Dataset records

Start of Block

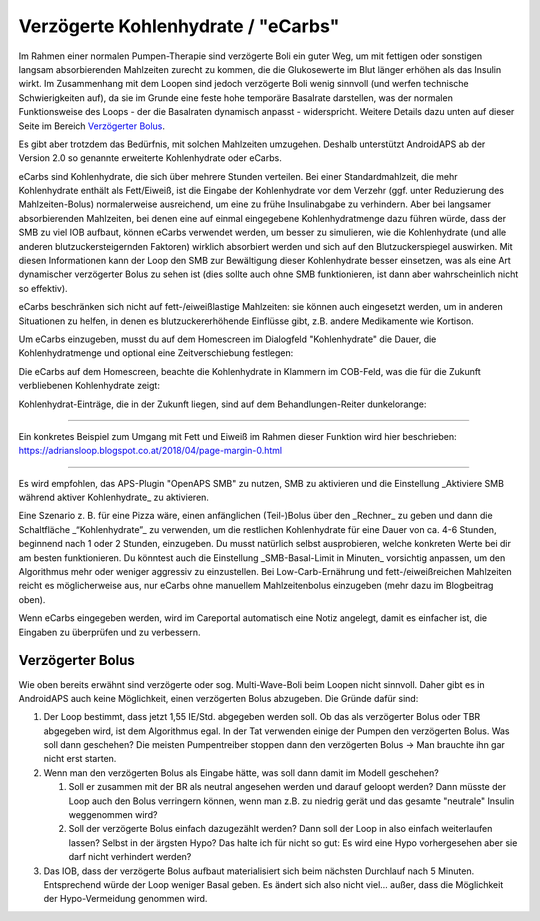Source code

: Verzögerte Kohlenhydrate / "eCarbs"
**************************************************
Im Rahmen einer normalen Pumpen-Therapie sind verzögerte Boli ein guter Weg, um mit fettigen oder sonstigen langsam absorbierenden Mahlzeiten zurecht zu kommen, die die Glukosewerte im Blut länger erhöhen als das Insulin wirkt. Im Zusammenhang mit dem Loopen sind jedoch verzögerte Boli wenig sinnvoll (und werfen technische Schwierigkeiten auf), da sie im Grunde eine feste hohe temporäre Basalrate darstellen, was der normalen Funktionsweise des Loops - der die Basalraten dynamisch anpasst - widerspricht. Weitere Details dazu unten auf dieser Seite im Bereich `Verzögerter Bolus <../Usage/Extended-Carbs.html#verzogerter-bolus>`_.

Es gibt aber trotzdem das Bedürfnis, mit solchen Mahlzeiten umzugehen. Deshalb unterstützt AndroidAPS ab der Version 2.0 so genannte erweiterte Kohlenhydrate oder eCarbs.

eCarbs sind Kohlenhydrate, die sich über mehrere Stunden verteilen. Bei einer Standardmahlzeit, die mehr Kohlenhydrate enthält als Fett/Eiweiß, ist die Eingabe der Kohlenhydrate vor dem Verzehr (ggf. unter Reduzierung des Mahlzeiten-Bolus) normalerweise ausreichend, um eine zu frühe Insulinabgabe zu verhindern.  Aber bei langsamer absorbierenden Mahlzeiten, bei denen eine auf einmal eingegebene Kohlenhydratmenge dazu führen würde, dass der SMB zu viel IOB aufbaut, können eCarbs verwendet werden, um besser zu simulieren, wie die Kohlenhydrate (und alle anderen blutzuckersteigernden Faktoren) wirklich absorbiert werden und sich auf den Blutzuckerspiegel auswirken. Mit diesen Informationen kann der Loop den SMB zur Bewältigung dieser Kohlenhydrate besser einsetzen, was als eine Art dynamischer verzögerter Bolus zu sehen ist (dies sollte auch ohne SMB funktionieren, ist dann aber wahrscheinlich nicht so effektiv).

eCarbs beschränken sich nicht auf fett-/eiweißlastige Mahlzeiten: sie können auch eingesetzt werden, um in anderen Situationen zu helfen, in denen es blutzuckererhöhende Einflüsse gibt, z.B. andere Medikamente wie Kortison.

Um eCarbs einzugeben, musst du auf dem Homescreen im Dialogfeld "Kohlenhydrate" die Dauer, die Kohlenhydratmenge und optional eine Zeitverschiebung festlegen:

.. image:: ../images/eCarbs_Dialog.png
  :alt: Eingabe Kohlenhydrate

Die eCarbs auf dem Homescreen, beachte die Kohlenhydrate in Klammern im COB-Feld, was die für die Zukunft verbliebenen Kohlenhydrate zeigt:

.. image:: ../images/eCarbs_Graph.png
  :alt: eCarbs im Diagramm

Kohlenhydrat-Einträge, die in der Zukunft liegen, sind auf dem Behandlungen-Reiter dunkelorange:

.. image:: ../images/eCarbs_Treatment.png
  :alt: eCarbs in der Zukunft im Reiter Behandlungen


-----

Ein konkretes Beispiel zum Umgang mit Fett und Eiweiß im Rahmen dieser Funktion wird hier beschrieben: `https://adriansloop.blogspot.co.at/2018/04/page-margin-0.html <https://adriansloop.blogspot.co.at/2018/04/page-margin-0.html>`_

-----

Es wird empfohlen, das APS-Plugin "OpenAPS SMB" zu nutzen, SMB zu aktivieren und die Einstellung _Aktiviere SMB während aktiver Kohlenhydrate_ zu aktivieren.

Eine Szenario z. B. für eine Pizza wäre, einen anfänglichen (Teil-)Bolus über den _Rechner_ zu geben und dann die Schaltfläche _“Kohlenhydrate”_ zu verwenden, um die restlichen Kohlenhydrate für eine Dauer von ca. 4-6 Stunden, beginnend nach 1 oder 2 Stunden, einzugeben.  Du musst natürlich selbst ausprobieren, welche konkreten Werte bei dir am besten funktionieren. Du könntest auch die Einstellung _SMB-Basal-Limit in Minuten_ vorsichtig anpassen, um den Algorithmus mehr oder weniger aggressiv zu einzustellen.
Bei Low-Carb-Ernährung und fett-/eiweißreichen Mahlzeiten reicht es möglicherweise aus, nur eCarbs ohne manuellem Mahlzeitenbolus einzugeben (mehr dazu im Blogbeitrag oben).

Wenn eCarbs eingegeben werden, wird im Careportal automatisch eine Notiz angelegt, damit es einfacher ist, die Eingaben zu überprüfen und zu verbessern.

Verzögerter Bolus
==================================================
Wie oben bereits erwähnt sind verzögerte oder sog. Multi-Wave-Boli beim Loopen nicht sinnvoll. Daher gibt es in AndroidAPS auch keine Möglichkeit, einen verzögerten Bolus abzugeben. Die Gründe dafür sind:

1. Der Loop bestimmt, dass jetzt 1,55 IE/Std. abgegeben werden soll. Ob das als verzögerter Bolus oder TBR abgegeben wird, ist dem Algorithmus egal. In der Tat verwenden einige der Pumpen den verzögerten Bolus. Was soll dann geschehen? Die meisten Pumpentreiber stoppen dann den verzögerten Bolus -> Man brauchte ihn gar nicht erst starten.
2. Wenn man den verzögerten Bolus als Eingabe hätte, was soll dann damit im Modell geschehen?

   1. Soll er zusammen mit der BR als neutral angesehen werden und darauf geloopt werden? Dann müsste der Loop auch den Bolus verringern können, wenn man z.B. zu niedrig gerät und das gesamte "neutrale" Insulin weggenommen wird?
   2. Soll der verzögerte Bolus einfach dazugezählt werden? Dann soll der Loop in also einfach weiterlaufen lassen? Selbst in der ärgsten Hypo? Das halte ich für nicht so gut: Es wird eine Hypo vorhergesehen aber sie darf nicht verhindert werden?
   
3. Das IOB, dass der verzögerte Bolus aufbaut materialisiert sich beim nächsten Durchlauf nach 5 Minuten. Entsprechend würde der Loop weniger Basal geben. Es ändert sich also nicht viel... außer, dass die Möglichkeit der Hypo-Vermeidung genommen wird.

End of Block
Start of Block

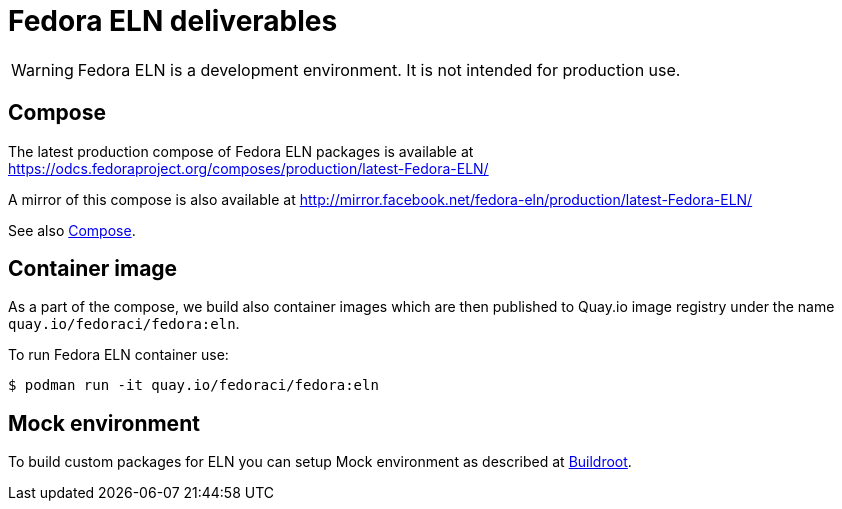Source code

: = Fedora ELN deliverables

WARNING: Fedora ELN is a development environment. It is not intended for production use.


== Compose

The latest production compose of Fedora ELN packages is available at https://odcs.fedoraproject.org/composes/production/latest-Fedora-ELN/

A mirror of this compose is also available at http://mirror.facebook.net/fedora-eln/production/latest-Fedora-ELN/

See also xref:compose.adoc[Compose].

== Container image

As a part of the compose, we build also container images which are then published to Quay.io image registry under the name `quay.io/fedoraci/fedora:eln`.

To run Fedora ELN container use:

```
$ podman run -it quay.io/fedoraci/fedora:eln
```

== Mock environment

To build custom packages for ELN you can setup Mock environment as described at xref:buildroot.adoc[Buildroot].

End of Block
Start of Block

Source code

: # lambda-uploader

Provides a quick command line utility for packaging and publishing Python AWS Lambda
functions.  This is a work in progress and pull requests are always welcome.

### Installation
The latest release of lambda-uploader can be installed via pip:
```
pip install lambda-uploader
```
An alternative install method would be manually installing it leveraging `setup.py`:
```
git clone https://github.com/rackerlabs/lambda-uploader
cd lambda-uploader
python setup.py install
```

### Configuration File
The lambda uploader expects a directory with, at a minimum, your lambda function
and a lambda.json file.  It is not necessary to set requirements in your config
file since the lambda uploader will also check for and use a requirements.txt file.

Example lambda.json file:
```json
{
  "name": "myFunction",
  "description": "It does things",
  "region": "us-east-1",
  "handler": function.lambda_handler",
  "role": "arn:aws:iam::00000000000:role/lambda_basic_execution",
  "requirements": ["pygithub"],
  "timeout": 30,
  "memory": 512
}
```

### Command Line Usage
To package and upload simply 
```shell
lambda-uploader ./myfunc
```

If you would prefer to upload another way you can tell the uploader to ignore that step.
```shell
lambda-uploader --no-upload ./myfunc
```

End of Block

Exercise directions
Report how many lines in the records above contain the word "Homescreen", giving only the number.

Your solution
2